My Smartphone Epiphany
Updated: May 2, 2019
On a recent holiday to South Australia, I discovered that I had a love/hate relationship with my mobile phone. I loved that it enabled me to connect with my friends and family, but I despised the attention it demanded.
My mobile phone brings me elements of joy, it honestly does. But I also truly dislike the relationship I have with it.
I enjoy the fact that I can speak with family in Singapore via WhatsApp, at any time of day and connect with friends and family in the United Kingdom via Messenger, with complete ease. I love a good Facebook deep dive, Instagram binge session and a 24/7 quick ABC News check.
I also enjoy the fact that I no longer need to rummage through my bottom kitchen drawer to find the local Thai menu, I just search it up on Google. That’s a win for everyone, because that drawer is like a hoarder’s heaven and better left undisturbed.
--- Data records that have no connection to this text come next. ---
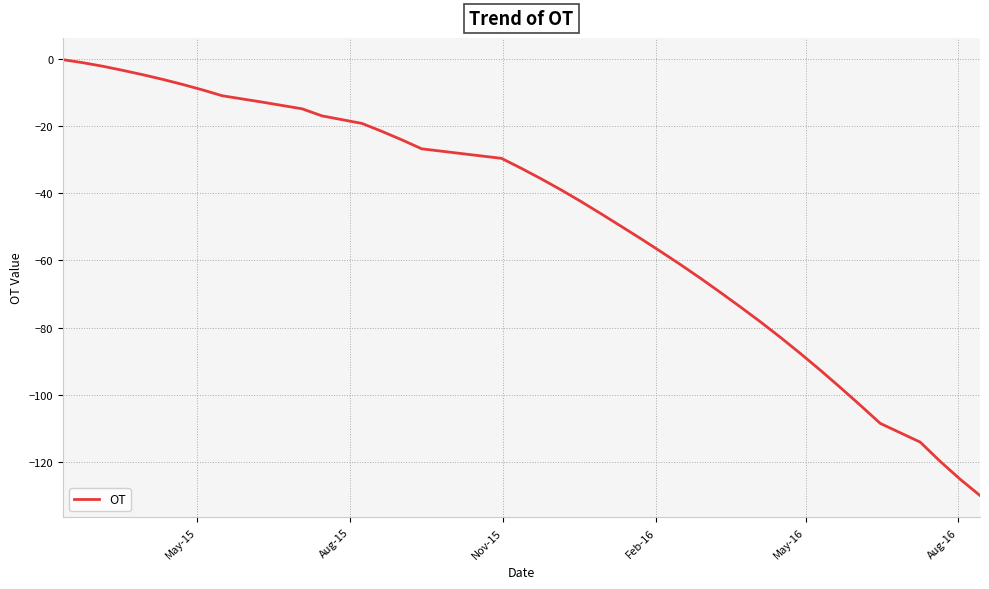

What is the difference between the maximum and minimum values?

130.0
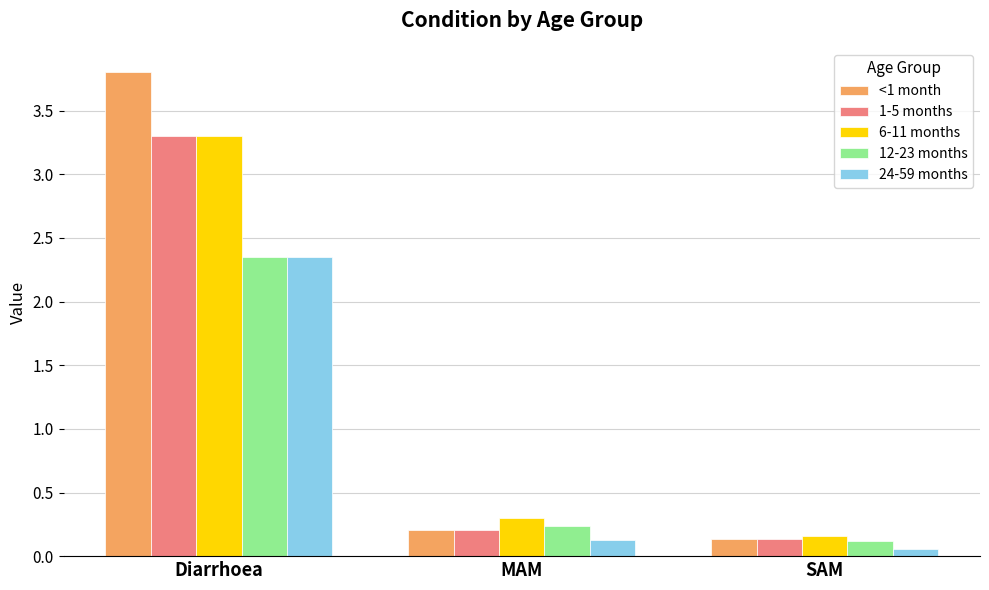

Which category has the lowest value in the 6-11 months series?

SAM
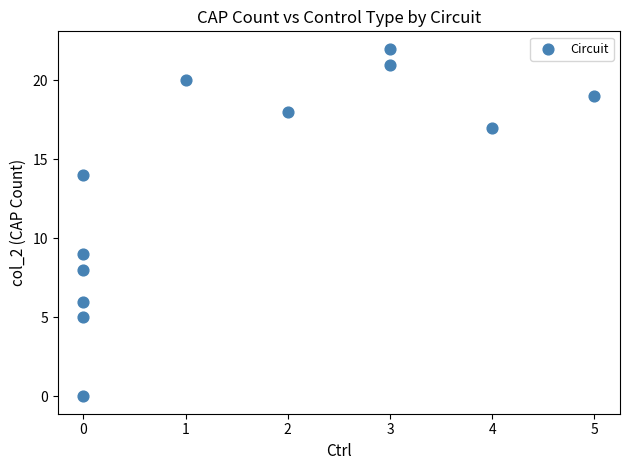

What Y value in the scatter plot is closest to 11?

9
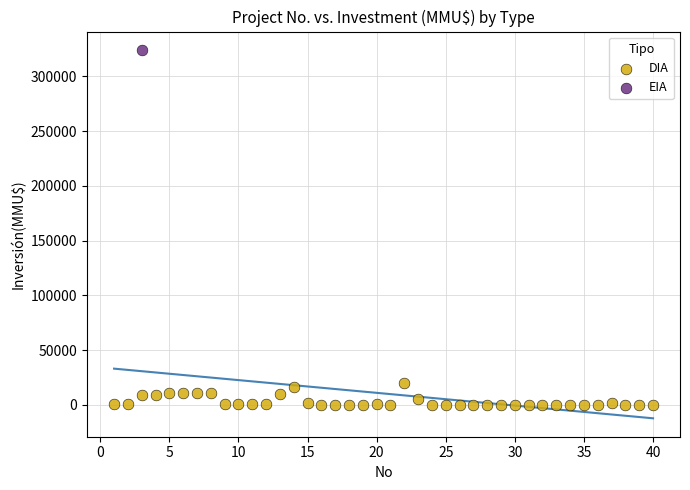

What are all the series names shown in the legend?

DIA, EIA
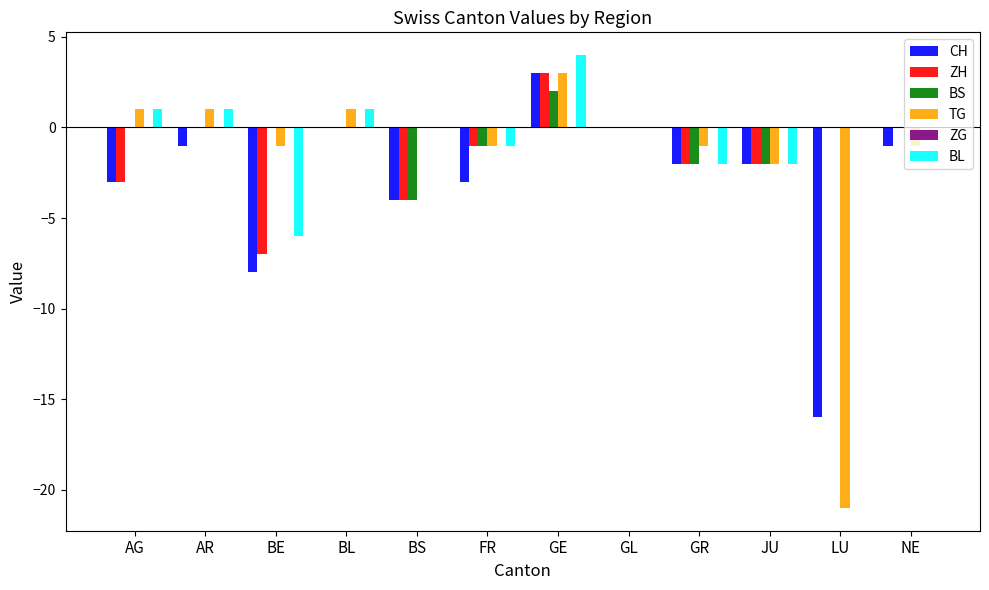

What is the sum of all BS values?

-7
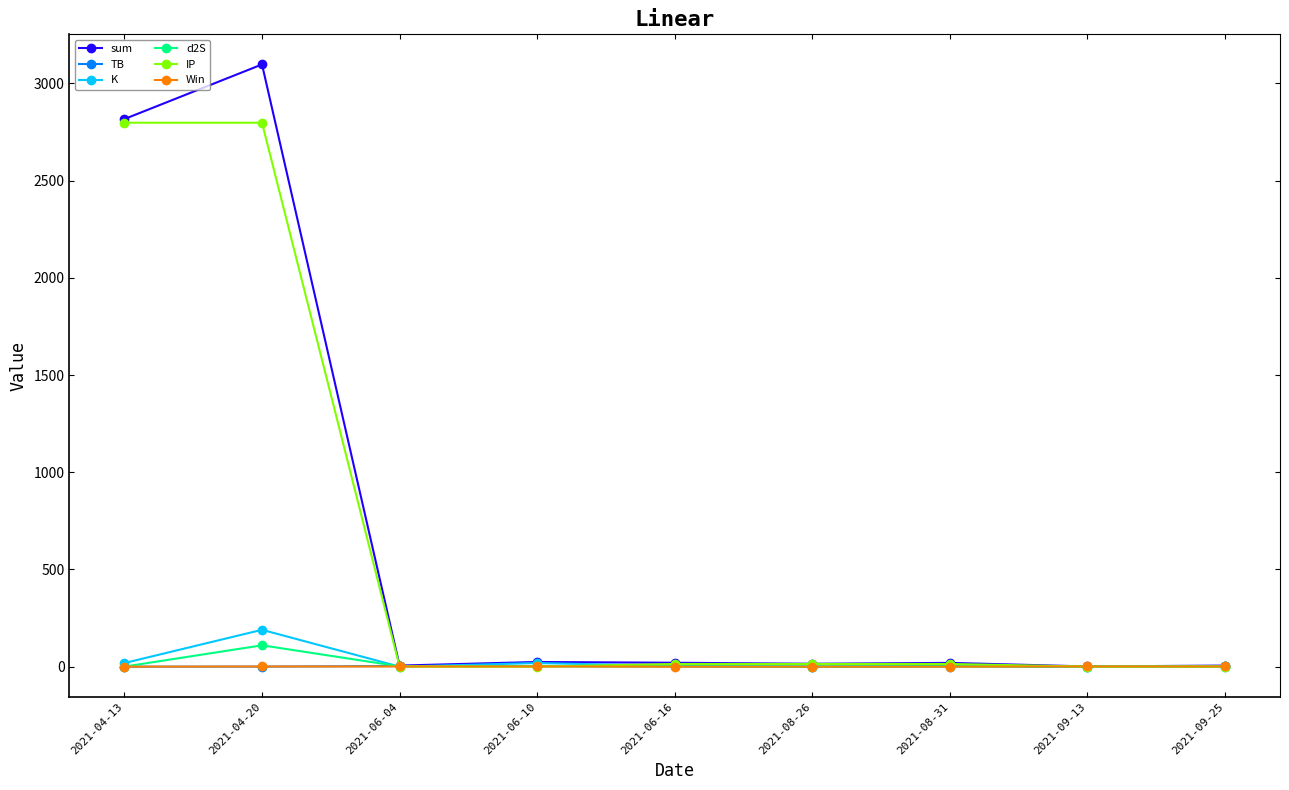

At which category does d2S reach its first local peak?

2021-04-20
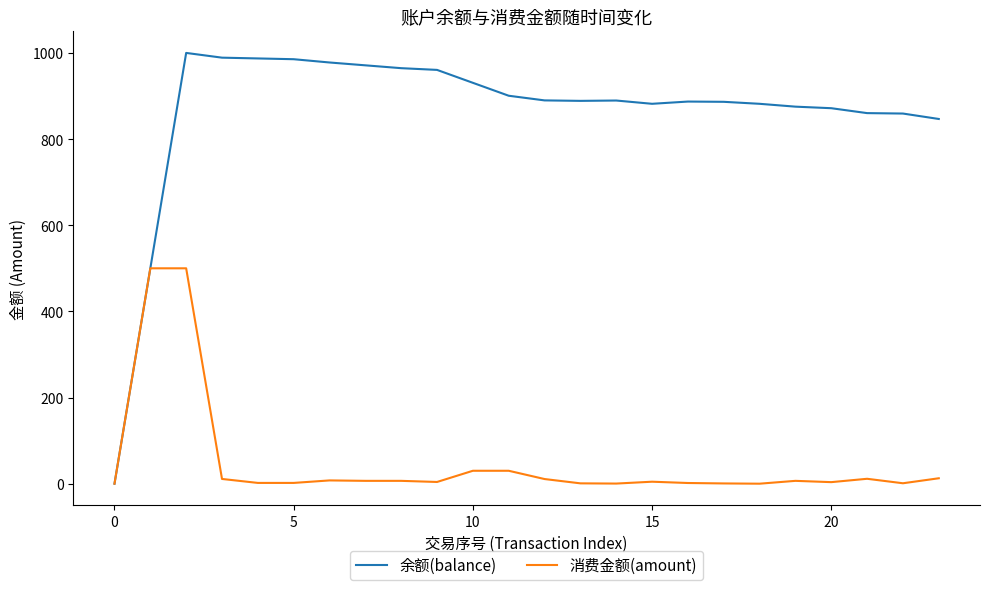

Which series has the widest spread of values?

余额(balance)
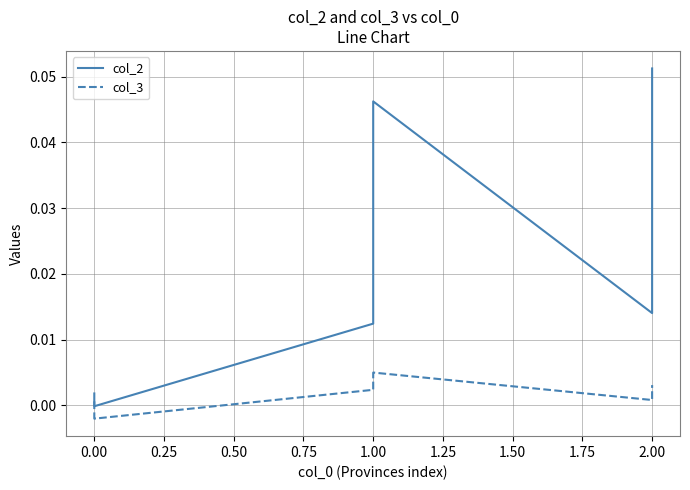

What are all the series names shown in the legend?

col_2, col_3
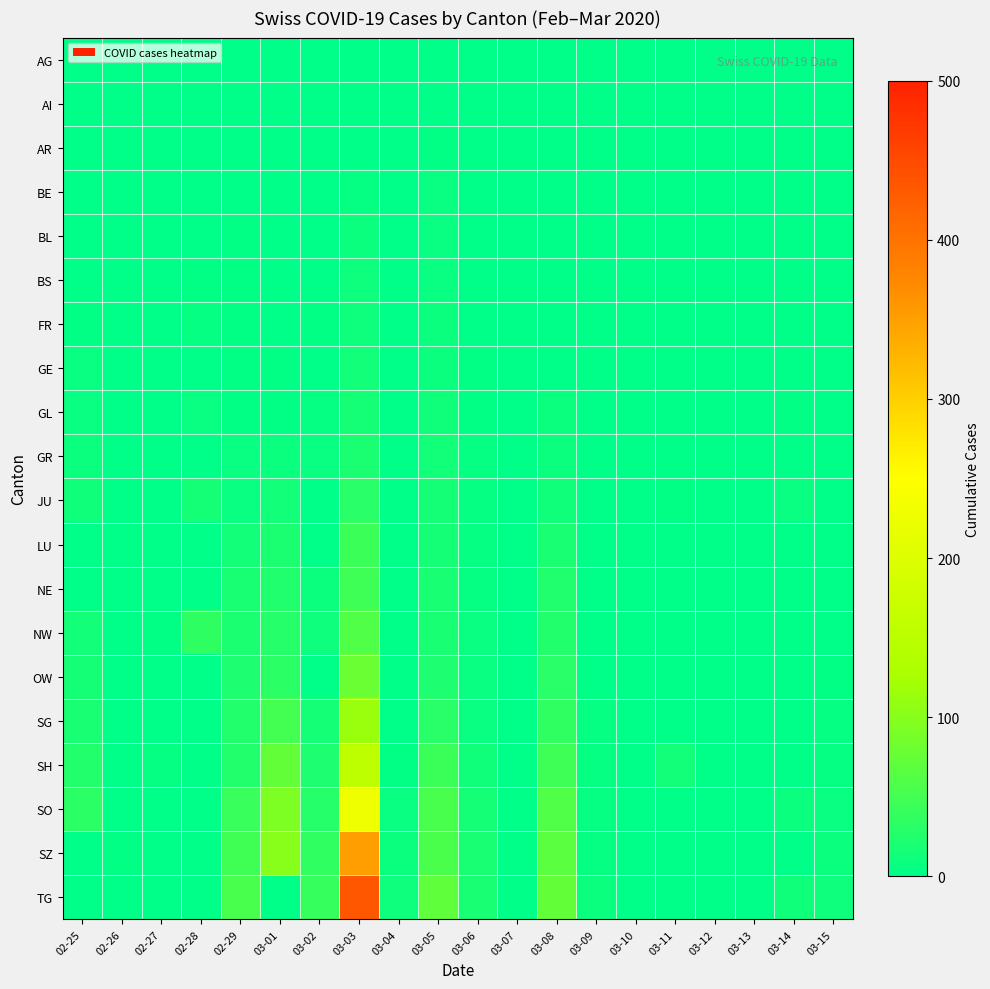

At which category does the chart reach its minimum across all series?

02-25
I have never been the best at using maps, and the Melway ‘may’ have been thrown out of my car window in utter fury, one too many times. But this is not an issue anymore, as Siri can help me navigate my way around the backstreets of Melbourne. A win for everyone on our roads.
If you need a question answered for your essay, just consult Google. If you want a doctor’s appointment for tomorrow, you can use the online booking site. Everything, as instant as a thought. And, I’m realising, this isn’t for me.
This is our new existence and most of us are perfectly fine with this. But I’m not and I discovered on my recent holiday, I quite like the absence of my phone. When the internet is not an option, your smartphone becomes just that, a phone.
A recent study conducted by www.bankmycell.com found that the average smartphone user checks their phone 47 times a day and uses it for 2 hours and 51 minutes a day. 80 per cent of people check their phone before bed and 35 per cent check it within five minutes of waking up.
Statistics indicate a very clear link between an increase in anxiety and smartphone use. And whilst this might seem extreme, recent studies by www.bankmycell.com show the average person taps, swipes and clicks their phone 2617 times a day. If we don’t have arthritis in our fingers and wrists already, we certainly will in years to come.
In light of my revelation, I’ve began a new relationship with my phone. I’ve been actively trying not to use it when I’m with others, when I’m engaged in another activity such as working, parenting, family time, watching tv and before I go to bed.
This has not been easy. It felt like I was going through a massive break up. I felt lost when it wasn’t by my side. I felt unsure about my safety if I ventured out without it, which is absurd given my phone is not going to save me during a brazen attack. Two hands are a better defence than one.
I have regained my freedom and I no longer feel so tied to my smartphone. I can live without it and recently forgot to take it with me a few times.
The relationship I had formed with my smartphone wasn’t healthy. It had become a security blanket and used during times when silence and boredom is perfectly okay. When pockets of piece and moments of nothing re-enter your life, something strange begins to happen.
That awful ‘hurried’ feeling disappears. That unnerving feeling of urgency around needing to respond, to answer, to search, to comment, to check and check again, goes. And what happens next is a feeling of control and a sense of calm.
I’m putting it out there and encouraging everyone to genuinely assess the relationship they have with their phone. If you are feeling like your phone is demanding more from you than you would actually like, try breaking up with your device and implementing some firm boundaries.
At the end of the day, how you choose to fill your moments is up to you. But I ask you this, when you last swiped through your Facebook or Instagram feed, what did you see? Can you recall the last 10 posts you liked or commented on? I can almost guarantee that you will not be able to remember them. Those moments spent tapping and clicking, were moments taken away from creating your own memories.